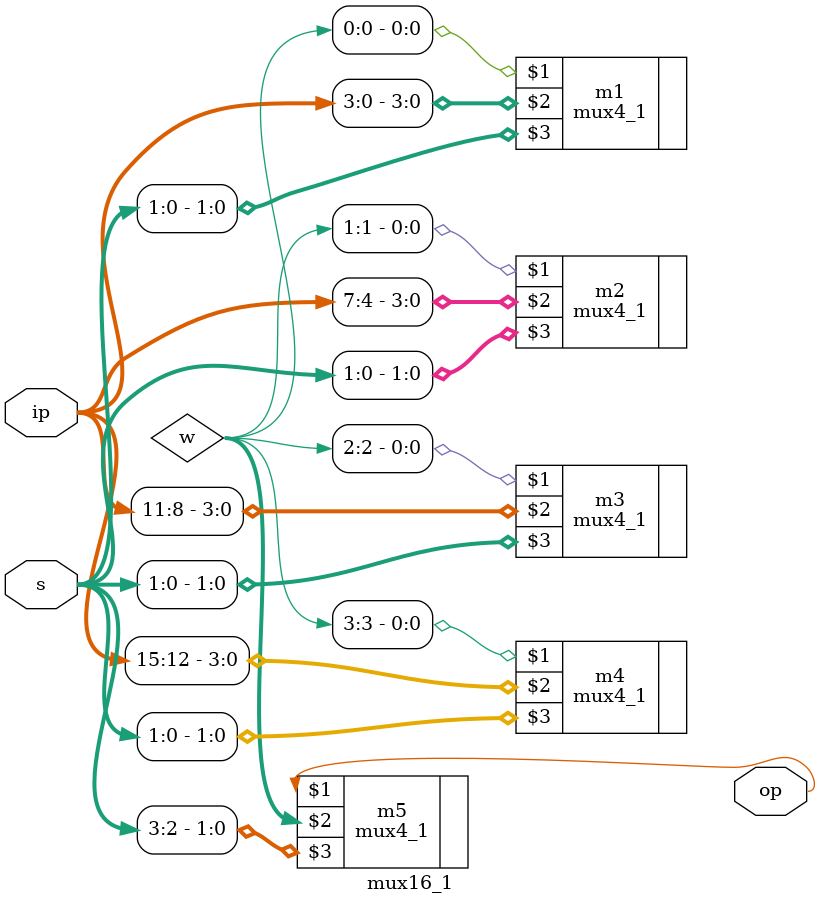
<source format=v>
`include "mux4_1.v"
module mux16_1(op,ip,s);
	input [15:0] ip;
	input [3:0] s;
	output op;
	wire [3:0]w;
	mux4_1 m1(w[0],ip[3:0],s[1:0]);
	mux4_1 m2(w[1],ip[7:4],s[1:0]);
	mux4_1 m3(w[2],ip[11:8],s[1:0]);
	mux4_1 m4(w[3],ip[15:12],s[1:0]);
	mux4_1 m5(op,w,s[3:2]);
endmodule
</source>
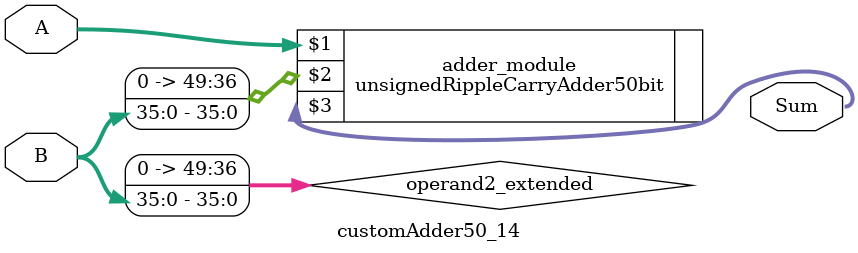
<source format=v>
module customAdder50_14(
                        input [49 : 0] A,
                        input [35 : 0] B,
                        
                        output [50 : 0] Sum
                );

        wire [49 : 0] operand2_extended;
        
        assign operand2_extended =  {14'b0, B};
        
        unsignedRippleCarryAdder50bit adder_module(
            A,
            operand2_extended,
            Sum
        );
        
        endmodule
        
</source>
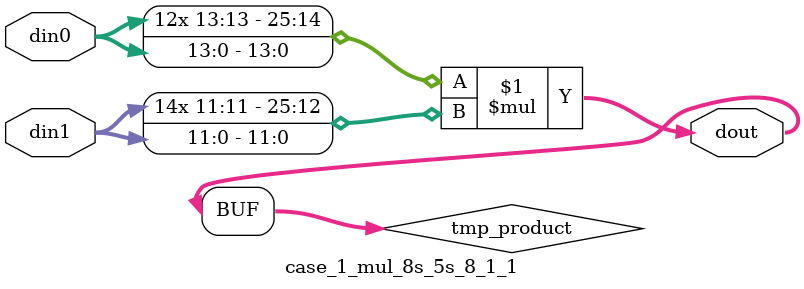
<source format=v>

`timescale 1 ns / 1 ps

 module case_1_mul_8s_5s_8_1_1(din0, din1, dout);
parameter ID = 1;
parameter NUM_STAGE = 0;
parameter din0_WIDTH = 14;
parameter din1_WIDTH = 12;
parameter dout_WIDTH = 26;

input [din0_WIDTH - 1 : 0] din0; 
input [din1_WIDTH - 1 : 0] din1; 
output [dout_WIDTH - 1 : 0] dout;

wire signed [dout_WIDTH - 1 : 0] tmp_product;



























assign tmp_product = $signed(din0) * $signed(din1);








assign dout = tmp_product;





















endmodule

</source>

• **AIM OF THE EXERCISE**: How many of the lines in this material contain the word "parameter"? State the number and nothing else.

• **WRITTEN ANSWER**: 5